The H2 Infrastructure: What Needs to Happen Next
The timer has been reset for Detroit — precious billions to spread around for a couple months until the new administration assumes power and rolls up the sleeves for the real work on how to keep the doors open and keep building cars dreamed up by American-based companies. Detroiters across the region are sighing in relief this weekend as the Bush admin choked up the cash. It’s a metaphor for the strung out family member that gets a little extra just because it’s Christmas, a willful present. Not enough to fix the problem, but enough to make it through the cold winter’s night. The message is the same – change or go down with the antiquated ship. But the path to recovery is not so clear.
Yet, while Detroit is temporarily taken off time out, now is the time for mindful leaders to use common sense and acknowledge what needs to be done on a civic level to promote development and change within an industry. That means taking logical steps and stopping the scolding for the sake of political posturing. That means speaking up and acknowledging responsibility for government’s part in the problem. That means examining an infrastructure that is not designed for sustainable transportation in it’s planes, trains and automobiles. That means working directly with fuel companies and emerging companies capable of providing viable renewable resources That means creating hydrogen filling stations to speed up access to emissions free automobiles. That means working on a federal level with states to modify emissions laws to create a universal standard for diesel vehicles. That means concentrating on encouraging consumers to drive smaller cars and actually encourage Americans to look at new products with some kind of praise. Or do better, and build on existing research efforts at universities such as MIT and the University of Michigan that already are working with a coalition of car companies for the next big green break. That means looking at the global market and take initiatives to be a leader and not a follower of countries like Brazil and Sweden. That means changing how we think about driving and moving ourselves around.
The solution is probably a bit of all of the above. Truth is, we’re still very far off from the solution. The car companies can build it, but the infrastructure can’t sustain it and the question is unclear whether the consumer will actually dish the dough out for it. This SF Chronicle editorial passage explores some of these technological advances with stony realism.Highly hyped and subsidized hydrogen cars rely on the most impractical fuel on the planet. Beyond the estimated $2 trillion we’d need to build production infrastructure and filling stations, hydrogen is the most co-dependent atom on Earth (it just hates to be alone).
The energy needed to pry it from water, compress it into tanks and then convert it into electricity in a fuel cell wipes out 80 percent of its energy at the axle. That energy has to come from somewhere – like a coal-fired power plant. Not to mention the energy needed to truck hydrogen to filling stations. If they existed.Heavily subsidized corn ethanol generates far more carbon than it saves. Intended or not, almost all biofuel production leads to new land being cleared, directly or indirectly – which (whether scrubland or rain forest) releases 93 times the volume of greenhouse gas saved by fuel from that land, according to a Nature Conservancy scientist published in the journal Science.
None of this is to suggest we can’t do better. But hydrogen cars are 80 percent energy-inefficient and 100 percent unaffordable. And biofuels cause 93 times more global warming than gasoline.
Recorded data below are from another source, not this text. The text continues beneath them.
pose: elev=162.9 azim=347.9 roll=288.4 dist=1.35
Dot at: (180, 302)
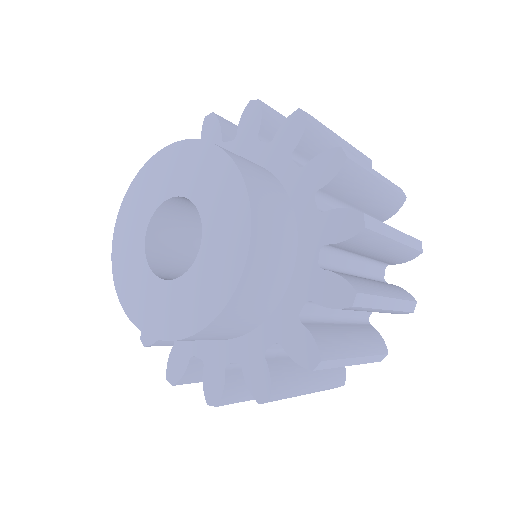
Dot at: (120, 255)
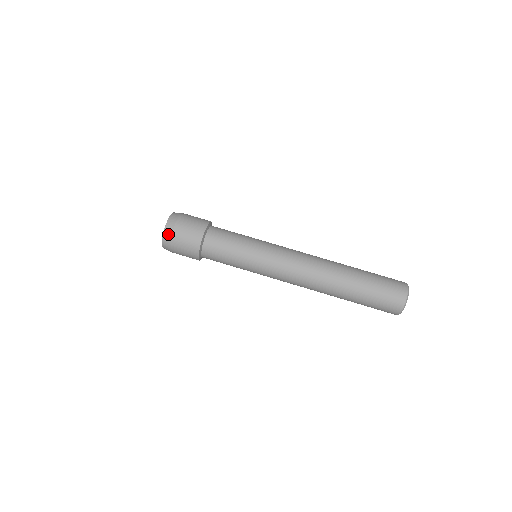
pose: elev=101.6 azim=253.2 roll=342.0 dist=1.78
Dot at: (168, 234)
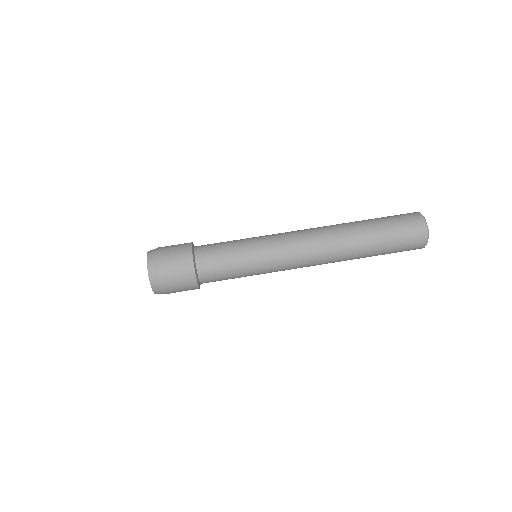
Dot at: (153, 253)
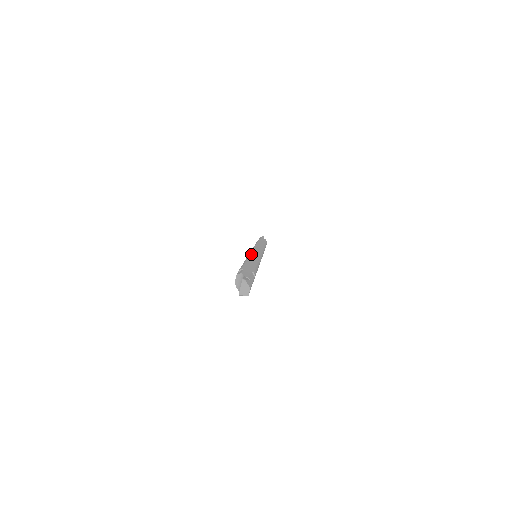
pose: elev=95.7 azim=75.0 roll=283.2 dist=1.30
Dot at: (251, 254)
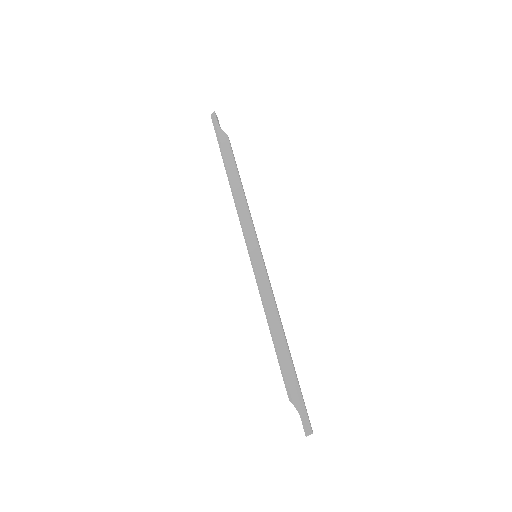
Dot at: (261, 293)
Take lines like that out of context, and they sound like Ronald Reagan calling ketchup a vegetable. But such is the state of our subsidized knowledge, as of now.
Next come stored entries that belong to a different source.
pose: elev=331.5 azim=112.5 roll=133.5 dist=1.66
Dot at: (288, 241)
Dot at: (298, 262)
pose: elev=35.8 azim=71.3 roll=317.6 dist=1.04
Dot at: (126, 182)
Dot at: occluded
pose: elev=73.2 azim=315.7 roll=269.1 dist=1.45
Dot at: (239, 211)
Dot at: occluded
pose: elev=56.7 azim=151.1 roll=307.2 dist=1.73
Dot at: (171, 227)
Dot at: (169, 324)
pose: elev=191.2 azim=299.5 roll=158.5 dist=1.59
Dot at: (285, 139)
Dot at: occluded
While hybrids also wear a green face, it’s widely known that they just aren’t enough to reduce global warming on their own, with fuel economy numbers that are only slightly better than gasoline counterparts. No one has the solution, but it lies somewhere in the structure, in setting up a process that is not built on earning reports for every quarter, but a long term slow climb, and educating average drivers, riders, and commuters about the choices they are making, in finding a healthy balance between competition and cooperation among all carmakers. It’s about using what we do have — a strong manufacturing arm centralized in the US, with experience and knowledge on how to move the line efficiently forward. We need to support that process with the implementation of green ways that support research, sustain jobs and reach consumers. What we need is a country built on development and the pursuit of a future with clear goals built on firm humble beginnings. We need sturdy vehicles and a collective conscience, too. What we need most is patience and clear thinking.